Internet & Online Safety · Turkmenistan
Online safety & content laws in Turkmenistan (2026)
Turkmenistan shaded by its internet & online safety status
Turkmenistan operates one of the world's most restrictive internet regimes, with the state-owned Turkmentelecom holding a monopoly on access and security services systematically blocking foreign social media, messaging apps and tens of thousands of domains. There is no Western-style online-safety or platform-liability law; instead the internet is treated as a tool of state control, with VPNs banned, frequent shutdowns, pervasive surveillance, and criminal liability for online speech (e.g. insulting the president). Rather than regulating platforms, the regime censors them wholesale, and officials have monetised censorship by selling grey-market VPN access.
Key points
All internet access is funneled through the state-owned monopoly Turkmentelecom, which controls gateways and the only legal ISPs; service is slow, costly and the lowest-ranked globally for connectivity.
Facebook, Instagram, YouTube, WhatsApp, TikTok, Telegram, Signal, Discord and others are blocked; HRW's 2025 report cites more than 122,000 blocked domains, and a 2025 wave added entire /16 IP ranges.
════════
GIVEN REQUEST 1
Please reproduce the Turkmenistan online safety overview in full, word for word.

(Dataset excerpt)
════════
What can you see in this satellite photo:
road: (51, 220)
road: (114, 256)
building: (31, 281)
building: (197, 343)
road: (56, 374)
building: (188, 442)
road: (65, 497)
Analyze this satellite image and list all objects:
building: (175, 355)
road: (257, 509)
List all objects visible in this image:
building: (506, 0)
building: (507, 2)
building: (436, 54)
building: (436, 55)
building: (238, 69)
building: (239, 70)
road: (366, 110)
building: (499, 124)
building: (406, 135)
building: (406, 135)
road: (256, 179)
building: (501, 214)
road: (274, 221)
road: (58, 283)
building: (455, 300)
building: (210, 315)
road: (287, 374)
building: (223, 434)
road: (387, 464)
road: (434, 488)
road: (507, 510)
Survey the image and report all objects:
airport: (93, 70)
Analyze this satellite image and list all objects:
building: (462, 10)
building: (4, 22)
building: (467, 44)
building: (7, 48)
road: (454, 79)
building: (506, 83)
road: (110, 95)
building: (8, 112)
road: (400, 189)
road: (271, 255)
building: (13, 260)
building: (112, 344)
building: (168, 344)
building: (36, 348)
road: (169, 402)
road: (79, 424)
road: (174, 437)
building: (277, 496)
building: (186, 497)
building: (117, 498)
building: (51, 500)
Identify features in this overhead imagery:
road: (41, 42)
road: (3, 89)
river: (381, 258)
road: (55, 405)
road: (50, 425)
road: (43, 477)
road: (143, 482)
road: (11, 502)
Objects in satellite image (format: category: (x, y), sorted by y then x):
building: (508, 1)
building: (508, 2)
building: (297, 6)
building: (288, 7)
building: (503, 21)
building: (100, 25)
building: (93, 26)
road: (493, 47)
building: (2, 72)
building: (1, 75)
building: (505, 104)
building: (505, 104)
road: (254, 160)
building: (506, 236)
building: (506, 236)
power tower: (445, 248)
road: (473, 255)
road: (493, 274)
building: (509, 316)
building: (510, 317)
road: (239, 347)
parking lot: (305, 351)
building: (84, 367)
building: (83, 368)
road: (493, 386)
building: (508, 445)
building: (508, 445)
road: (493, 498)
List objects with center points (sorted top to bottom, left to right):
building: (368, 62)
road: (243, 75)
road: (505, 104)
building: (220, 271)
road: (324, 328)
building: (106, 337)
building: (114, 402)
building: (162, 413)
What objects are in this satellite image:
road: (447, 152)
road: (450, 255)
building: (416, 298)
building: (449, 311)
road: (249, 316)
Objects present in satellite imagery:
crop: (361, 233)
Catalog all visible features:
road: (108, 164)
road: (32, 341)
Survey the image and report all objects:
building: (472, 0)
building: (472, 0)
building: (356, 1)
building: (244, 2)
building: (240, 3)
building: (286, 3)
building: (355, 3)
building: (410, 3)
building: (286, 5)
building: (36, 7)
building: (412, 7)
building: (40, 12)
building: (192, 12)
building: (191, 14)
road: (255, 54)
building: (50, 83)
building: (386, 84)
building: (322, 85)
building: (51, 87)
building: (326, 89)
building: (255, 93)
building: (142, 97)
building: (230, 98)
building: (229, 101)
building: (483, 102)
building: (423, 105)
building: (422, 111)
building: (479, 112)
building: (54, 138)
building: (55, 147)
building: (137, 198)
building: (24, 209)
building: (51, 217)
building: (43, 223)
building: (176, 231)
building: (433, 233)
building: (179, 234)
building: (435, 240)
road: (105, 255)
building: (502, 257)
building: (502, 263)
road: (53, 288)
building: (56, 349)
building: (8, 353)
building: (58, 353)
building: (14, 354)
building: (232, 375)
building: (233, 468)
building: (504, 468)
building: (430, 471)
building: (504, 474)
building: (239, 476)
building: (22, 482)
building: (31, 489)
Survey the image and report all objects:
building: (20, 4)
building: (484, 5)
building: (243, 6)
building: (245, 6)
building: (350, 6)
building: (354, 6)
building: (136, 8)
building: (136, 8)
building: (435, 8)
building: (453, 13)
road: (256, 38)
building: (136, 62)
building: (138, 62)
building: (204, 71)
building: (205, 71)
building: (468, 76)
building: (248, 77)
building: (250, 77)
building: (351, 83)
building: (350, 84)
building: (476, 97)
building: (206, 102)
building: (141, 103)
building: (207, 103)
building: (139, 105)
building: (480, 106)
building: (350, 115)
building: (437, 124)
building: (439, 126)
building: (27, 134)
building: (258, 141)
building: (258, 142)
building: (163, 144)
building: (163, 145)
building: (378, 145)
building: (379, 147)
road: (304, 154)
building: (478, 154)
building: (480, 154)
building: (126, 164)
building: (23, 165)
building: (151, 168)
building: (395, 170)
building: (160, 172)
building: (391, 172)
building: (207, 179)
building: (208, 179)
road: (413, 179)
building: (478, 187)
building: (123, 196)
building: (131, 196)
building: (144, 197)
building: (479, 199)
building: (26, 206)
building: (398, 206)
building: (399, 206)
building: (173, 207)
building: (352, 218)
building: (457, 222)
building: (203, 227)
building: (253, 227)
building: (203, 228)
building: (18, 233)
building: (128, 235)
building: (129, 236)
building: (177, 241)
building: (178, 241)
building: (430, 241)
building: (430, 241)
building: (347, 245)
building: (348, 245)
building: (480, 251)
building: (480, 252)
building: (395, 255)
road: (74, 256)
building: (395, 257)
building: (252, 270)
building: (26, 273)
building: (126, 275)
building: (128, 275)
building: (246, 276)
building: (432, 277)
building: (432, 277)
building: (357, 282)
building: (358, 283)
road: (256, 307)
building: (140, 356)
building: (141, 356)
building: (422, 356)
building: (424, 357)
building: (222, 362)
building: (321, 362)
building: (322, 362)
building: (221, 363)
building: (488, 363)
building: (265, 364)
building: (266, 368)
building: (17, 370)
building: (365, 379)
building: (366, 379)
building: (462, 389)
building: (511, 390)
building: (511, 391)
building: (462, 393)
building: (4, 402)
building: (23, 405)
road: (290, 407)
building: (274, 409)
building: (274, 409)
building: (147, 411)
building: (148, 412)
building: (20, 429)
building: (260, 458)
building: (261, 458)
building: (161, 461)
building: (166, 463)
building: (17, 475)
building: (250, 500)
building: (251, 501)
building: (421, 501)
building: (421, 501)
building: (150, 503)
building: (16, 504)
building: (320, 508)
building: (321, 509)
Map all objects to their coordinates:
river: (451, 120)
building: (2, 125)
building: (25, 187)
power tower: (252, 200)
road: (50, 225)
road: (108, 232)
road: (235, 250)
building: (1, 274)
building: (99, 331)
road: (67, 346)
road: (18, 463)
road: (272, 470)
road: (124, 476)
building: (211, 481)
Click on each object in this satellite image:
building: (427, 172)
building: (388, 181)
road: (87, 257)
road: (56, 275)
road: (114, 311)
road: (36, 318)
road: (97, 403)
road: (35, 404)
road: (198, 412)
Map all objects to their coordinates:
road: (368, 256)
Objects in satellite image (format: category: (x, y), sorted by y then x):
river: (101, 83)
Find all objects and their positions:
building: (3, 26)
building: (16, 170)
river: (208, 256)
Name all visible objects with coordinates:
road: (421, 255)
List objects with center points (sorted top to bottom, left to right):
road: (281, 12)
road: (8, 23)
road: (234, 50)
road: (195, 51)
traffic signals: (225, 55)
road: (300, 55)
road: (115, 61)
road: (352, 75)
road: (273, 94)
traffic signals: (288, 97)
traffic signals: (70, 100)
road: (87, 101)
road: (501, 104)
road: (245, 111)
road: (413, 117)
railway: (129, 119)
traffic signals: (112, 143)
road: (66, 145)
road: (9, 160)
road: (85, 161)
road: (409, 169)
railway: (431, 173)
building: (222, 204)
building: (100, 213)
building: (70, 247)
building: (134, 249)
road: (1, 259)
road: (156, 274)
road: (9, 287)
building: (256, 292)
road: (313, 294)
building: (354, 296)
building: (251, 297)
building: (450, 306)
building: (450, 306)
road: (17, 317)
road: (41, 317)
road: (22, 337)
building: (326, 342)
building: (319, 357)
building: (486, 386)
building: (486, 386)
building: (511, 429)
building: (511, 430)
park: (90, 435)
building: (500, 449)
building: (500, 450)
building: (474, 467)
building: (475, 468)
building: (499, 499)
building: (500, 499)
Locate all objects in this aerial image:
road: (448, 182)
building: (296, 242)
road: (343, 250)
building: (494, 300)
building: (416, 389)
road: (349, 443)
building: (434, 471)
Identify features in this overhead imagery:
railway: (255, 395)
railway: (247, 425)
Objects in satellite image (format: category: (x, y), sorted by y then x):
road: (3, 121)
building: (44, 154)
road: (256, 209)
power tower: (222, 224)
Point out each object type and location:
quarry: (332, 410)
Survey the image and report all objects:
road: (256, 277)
════════
GIVEN REQUEST 2
Write out the listing verbatim, starting at its first line and ending at the line that contains "road: (174, 437)", including both of those lines.

WRITTEN SOLUTION 1
Internet & Online Safety · Turkmenistan
Online safety & content laws in Turkmenistan (2026)
Turkmenistan shaded by its internet & online safety status
Turkmenistan operates one of the world's most restrictive internet regimes, with the state-owned Turkmentelecom holding a monopoly on access and security services systematically blocking foreign social media, messaging apps and tens of thousands of domains. There is no Western-style online-safety or platform-liability law; instead the internet is treated as a tool of state control, with VPNs banned, frequent shutdowns, pervasive surveillance, and criminal liability for online speech (e.g. insulting the president). Rather than regulating platforms, the regime censors them wholesale, and officials have monetised censorship by selling grey-market VPN access.
Key points
All internet access is funneled through the state-owned monopoly Turkmentelecom, which controls gateways and the only legal ISPs; service is slow, costly and the lowest-ranked globally for connectivity.
Facebook, Instagram, YouTube, WhatsApp, TikTok, Telegram, Signal, Discord and others are blocked; HRW's 2025 report cites more than 122,000 blocked domains, and a 2025 wave added entire /16 IP ranges.

WRITTEN SOLUTION 2
What can you see in this satellite photo:
road: (51, 220)
road: (114, 256)
building: (31, 281)
building: (197, 343)
road: (56, 374)
building: (188, 442)
road: (65, 497)
Analyze this satellite image and list all objects:
building: (175, 355)
road: (257, 509)
List all objects visible in this image:
building: (506, 0)
building: (507, 2)
building: (436, 54)
building: (436, 55)
building: (238, 69)
building: (239, 70)
road: (366, 110)
building: (499, 124)
building: (406, 135)
building: (406, 135)
road: (256, 179)
building: (501, 214)
road: (274, 221)
road: (58, 283)
building: (455, 300)
building: (210, 315)
road: (287, 374)
building: (223, 434)
road: (387, 464)
road: (434, 488)
road: (507, 510)
Survey the image and report all objects:
airport: (93, 70)
Analyze this satellite image and list all objects:
building: (462, 10)
building: (4, 22)
building: (467, 44)
building: (7, 48)
road: (454, 79)
building: (506, 83)
road: (110, 95)
building: (8, 112)
road: (400, 189)
road: (271, 255)
building: (13, 260)
building: (112, 344)
building: (168, 344)
building: (36, 348)
road: (169, 402)
road: (79, 424)
road: (174, 437)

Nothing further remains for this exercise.